*** Records supplied Section Begins ***

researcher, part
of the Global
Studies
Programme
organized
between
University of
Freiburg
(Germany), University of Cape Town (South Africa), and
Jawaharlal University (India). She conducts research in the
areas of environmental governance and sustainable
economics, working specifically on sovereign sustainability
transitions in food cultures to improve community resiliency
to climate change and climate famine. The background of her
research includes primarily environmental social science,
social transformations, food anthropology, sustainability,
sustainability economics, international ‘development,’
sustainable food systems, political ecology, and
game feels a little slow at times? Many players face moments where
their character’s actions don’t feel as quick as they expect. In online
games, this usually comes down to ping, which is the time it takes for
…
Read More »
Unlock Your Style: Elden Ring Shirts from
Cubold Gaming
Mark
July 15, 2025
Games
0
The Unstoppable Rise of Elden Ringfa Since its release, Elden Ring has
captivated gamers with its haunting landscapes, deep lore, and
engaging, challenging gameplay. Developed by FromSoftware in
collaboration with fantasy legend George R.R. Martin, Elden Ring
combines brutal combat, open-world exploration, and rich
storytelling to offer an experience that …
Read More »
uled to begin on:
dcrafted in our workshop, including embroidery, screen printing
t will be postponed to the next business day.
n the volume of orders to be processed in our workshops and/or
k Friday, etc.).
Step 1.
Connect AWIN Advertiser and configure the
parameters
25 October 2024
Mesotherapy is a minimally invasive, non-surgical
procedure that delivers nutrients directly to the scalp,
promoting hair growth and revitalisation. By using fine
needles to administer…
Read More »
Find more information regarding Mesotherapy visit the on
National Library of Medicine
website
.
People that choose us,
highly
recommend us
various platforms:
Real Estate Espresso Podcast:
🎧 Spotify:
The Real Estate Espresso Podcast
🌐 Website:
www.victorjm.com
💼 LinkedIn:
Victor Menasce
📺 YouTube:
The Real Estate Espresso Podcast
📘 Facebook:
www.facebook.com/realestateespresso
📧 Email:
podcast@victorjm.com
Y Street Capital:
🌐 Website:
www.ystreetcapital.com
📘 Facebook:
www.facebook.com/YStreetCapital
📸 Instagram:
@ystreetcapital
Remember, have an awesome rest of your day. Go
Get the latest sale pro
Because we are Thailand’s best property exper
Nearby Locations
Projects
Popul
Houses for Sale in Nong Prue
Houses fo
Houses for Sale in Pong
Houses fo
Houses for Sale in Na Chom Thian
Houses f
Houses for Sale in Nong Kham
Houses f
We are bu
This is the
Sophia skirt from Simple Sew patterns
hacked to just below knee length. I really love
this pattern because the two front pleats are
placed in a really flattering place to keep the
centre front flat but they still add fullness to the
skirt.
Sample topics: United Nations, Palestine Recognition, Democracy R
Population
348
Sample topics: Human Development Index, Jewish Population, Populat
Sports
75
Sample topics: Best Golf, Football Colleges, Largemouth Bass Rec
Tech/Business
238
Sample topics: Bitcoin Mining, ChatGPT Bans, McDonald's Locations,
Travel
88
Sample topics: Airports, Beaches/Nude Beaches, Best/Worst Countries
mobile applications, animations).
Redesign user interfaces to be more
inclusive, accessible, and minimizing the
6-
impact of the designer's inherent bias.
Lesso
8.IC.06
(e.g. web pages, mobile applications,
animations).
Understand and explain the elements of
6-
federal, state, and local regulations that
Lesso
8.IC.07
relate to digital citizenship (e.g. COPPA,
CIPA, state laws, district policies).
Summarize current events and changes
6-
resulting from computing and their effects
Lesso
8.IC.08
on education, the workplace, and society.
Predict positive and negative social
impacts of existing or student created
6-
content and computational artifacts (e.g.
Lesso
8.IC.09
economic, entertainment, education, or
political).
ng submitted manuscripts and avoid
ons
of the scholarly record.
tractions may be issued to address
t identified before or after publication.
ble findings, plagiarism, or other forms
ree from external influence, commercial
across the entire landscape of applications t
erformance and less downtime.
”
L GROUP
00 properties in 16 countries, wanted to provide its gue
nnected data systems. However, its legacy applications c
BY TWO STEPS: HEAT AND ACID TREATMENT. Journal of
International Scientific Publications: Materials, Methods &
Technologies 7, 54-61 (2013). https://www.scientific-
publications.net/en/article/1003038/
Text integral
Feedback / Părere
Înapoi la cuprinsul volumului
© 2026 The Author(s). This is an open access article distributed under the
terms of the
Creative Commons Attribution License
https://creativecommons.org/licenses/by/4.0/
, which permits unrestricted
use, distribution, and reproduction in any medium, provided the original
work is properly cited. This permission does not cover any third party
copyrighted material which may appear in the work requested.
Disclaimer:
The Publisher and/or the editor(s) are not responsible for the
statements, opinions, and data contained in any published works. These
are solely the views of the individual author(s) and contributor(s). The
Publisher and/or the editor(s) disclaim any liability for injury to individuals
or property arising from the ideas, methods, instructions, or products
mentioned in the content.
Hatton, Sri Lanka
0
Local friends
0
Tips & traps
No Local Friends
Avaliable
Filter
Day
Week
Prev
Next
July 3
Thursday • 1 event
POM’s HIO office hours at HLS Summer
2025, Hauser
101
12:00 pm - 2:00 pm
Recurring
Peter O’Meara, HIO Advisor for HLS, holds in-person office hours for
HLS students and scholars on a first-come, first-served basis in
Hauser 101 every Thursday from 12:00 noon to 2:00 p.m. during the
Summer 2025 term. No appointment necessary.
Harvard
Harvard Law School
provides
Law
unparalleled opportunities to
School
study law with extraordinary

*** Records supplied Section Ends ***

■ Task
Within the lines above, find those holding the word "Thursday" and copy them.

■ Response to the task
Thursday • 1 event
Hauser 101 every Thursday from 12:00 noon to 2:00 p.m. during the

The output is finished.